# Sunday's Show and Tell....1/15/17



## jd56 (Jan 15, 2017)

Bike swaps still being held despite the nasty weather.
Sure some are way out west where it's a bit nicer than here on the east side. But, for some it's time to bargain.
Hope you all have something to post next week.

So, let's see what classics you have found from this past week. 
Whether it be bike related or not. 
Please include pictures as we do love pictures!



Sent from my SM-N920V using Tapatalk


----------



## 56 Vette (Jan 15, 2017)

Been pretty busy lately, haven't been here in a while, no new bike stuff in a while, but I did welcome my second grand child this week. I'm sure Grandpa will have a bike ready for him when he is ready!! Joe


----------



## jd56 (Jan 15, 2017)

56 Vette said:


> Been pretty busy lately, haven't been here in a while, no new bike stuff in a while, but I did welcome my second grand child this week. I'm sure Grandpa will have a bike ready for him when he is ready!! JoeView attachment 409888



Congrats Joe. I welcomed our 1st two months ago.
Searching for those vintage toddler riders aren't as easy as I thought they would be...the search continues.
But, seriously...congrats grandpa![emoji41] 

Sent from my SM-N920V using Tapatalk


----------



## 56 Vette (Jan 15, 2017)

Thank you very much! There's just something about grandchildren that is so special I never understood until they they came! Looking forward to what the future holds for them! Joe


----------



## stoney (Jan 15, 2017)

Whizzer Bi lite headlight and taillight and 32" handmade metal dragster


----------



## PCHiggin (Jan 15, 2017)

56 Vette said:


> Been pretty busy lately, haven't been here in a while, no new bike stuff in a while, but I did welcome my second grand child this week. I'm sure Grandpa will have a bike ready for him when he is ready!! JoeView attachment 409888



Congratulations!


----------



## tripple3 (Jan 15, 2017)

I got a bike this week.
Original paint Black '41 Firestone Pilot (by Huffman)
Thank you @tech549 for price, packing, and service!


----------



## DonChristie (Jan 15, 2017)

Congrats 56 vette! Nice ride 333! I got a beer sign and a Shelby. I dont think i posted the shelby before?


----------



## stoney (Jan 15, 2017)

My mid-century teak credenza-bar. Just got it cleaned. Actually picked it up last week.


----------



## ivrjhnsn (Jan 15, 2017)

Scored some nice wood rims , which I believe are new old stock K&C  rims. Used on Ivers..triple pinstriped.. Me happy


----------



## stoney (Jan 15, 2017)

ivrjhnsn said:


> Scored some nice wood rims , which I believe are new old stock K&C  rims. Used on Ivers..triple pinstriped.. Me happy
> 
> View attachment 409957
> 
> ...




Love the original patina


----------



## King Louie (Jan 15, 2017)

» **Exercise prompt**:
Summarize the show-and-tell forum thread in two sentences.

» **Given information**:
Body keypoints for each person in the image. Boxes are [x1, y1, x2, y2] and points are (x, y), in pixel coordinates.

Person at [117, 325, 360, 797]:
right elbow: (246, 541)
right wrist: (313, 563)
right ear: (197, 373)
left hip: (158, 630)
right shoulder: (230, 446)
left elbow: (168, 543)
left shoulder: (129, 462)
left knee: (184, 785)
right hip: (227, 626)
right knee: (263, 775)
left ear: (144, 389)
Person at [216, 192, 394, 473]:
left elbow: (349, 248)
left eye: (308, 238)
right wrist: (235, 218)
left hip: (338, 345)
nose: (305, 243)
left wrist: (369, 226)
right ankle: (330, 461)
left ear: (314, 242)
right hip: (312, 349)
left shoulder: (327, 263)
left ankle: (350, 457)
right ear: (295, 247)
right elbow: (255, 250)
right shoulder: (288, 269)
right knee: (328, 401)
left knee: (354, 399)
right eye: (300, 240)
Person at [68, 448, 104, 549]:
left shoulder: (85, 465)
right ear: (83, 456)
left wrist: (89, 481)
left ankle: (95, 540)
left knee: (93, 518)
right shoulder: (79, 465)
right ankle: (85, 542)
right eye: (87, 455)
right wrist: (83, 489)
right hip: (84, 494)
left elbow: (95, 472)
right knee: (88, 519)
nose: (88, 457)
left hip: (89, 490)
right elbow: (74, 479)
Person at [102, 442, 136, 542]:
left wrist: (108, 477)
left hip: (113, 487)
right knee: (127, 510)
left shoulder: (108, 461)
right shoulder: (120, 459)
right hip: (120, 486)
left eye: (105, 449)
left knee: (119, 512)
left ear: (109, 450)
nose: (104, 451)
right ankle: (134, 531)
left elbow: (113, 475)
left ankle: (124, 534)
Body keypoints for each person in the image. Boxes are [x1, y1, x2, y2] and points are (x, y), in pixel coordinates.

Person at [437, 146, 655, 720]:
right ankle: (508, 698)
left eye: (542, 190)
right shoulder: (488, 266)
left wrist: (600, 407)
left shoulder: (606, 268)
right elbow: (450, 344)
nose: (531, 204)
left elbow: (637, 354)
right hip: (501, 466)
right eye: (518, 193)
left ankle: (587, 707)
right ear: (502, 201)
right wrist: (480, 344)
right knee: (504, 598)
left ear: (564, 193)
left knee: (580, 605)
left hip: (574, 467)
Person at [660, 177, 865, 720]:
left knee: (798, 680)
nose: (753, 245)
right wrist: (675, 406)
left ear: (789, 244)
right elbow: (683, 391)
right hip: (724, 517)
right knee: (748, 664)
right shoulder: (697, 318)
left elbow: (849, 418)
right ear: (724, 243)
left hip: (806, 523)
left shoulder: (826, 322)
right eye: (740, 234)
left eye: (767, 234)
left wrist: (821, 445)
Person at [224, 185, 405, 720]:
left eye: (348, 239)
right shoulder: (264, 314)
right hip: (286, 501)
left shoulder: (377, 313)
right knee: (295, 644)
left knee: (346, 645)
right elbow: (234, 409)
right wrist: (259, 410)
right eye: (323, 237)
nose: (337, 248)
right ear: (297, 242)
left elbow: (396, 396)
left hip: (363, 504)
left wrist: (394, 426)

» **Reply**:
The thread invites members to post pictures of the classics they found that week, whether bike related or not, and one member, who had not found any new bike items, announces the arrival of a second grandchild and receives congratulations. Others share finds such as a Whizzer Bi lite headlight and taillight, a 32" handmade metal dragster, an original-paint black '41 Firestone Pilot, a beer sign and a Shelby, a mid-century teak credenza-bar, and wood rims thought to be new old stock K&C rims.